CVSSv3.1: 4.6 [CVSS:3.1/AV:N/AC:L/PR:N/UI:N/S:U/C:L/I:N/A:N/E:U/RL:O/RC:C]

CVE-ID: CVE-2016-0635

CWE-ID: CWE-200

Exploitation vector: Network

Exploit availability: No

Vulnerable software:
Primavera P6 Enterprise Project Portfolio Management
Server applications / Other server solutions
Oracle Enterprise Manager Ops Center
Server applications / Remote management servers, RDP, SSH
Oracle Health Sciences Information Manager
/
Oracle Healthcare Master Person Index
Other software / Other software solutions
Oracle Insurance Rules Palette
Other software / Other software solutions
Oracle Retail Order Broker
Other software / Other software solutions
Primavera Contract Management PCM web services
Other software / Other software solutions
Oracle Financial Services Analytical Applications Infrastructure
Other software / Other software solutions
Oracle Documaker
Client/Desktop applications / Office applications
Oracle Insurance Calculation Engine
Client/Desktop applications / Office applications
Oracle Insurance Policy Administration
Web applications / Other software
Oracle Retail Integration Bus
Client/Desktop applications / Messaging software
Oracle Agile PLM Framework
Universal components / Libraries / Software for developers
Oracle Commerce Guided Search
Web applications / E-Commerce systems

Vendor: Oracle

Description
The vulnerability allows a remote attacker to obtain potentially sensitive information.

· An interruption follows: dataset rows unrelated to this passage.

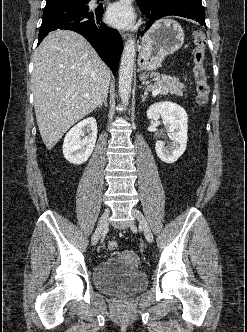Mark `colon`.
I'll return each mask as SVG.
<instances>
[{
	"label": "colon",
	"instance_id": "5ec220e1",
	"mask_svg": "<svg viewBox=\"0 0 247 332\" xmlns=\"http://www.w3.org/2000/svg\"><path fill=\"white\" fill-rule=\"evenodd\" d=\"M194 52H193V77L195 84V101L200 107H203L208 102L209 86L207 83V76L204 68L206 36L201 30H196L193 33ZM109 250L114 251L118 248V243L114 240L108 242Z\"/></svg>",
	"mask_w": 247,
	"mask_h": 332
}]
</instances>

The vulnerability exists in Primavera P6 Enterprise Project Portfolio Management Web Access component. A remote authenticated attacker can gain elevated privileges by exploiting a flaw in the Primavera P6 Enterprise Project Portfolio Management Web access component.

Successful exploitation of this vulnerability may result in disclosure of system information

Mitigation
The vendor has issued a fix as part of the July 2016 Oracle Critical Patch Update.

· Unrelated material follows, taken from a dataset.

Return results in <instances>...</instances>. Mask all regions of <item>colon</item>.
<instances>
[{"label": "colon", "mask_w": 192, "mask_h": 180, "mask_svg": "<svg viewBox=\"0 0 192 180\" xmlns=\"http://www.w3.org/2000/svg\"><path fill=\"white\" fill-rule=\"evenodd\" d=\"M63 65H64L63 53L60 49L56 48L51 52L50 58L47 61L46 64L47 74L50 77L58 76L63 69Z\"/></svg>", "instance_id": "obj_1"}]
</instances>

Vulnerable software versions

Primavera P6 Enterprise Project Portfolio Management: 8.2.0.0 - 16.1.0.0

Oracle Enterprise Manager Ops Center: 12.1.4 - 12.3.2

Oracle Health Sciences Information Manager: 1.2.8.3 - 3.0.1.0

Oracle Healthcare Master Person Index: 2.0.12 - 4.0.1

Oracle Documaker: 12.3 - 12.4

Oracle Insurance Calculation Engine: 9.7.1 - 10.2.2

Oracle Insurance Policy Administration: 9.6.1 - 10.2.2

Oracle Insurance Rules Palette: 9.6.1 - 10.2.2

Oracle Retail Integration Bus: 15.0

Oracle Retail Order Broker: 5.1 - 15.0

Primavera Contract Management PCM web services: 14.2

Oracle Agile PLM Framework: 9.3.4 - 9.3.5

Oracle Commerce Guided Search: 3.1.1 - 11.2

Oracle Financial Services Analytical Applications Infrastructure: 8.0.0 - 8.0.3

External links
http://www.oracle.com/technetwork/security-advisory/cpujul2016-2881720.html

Q & A

Can this vulnerability be exploited remotely?

Yes. This vulnerability can be exploited by a remote non-authenticated attacker via the Internet.

Is there known malware, which exploits this vulnerability?

No. We are not aware of malware exploiting this vulnerability.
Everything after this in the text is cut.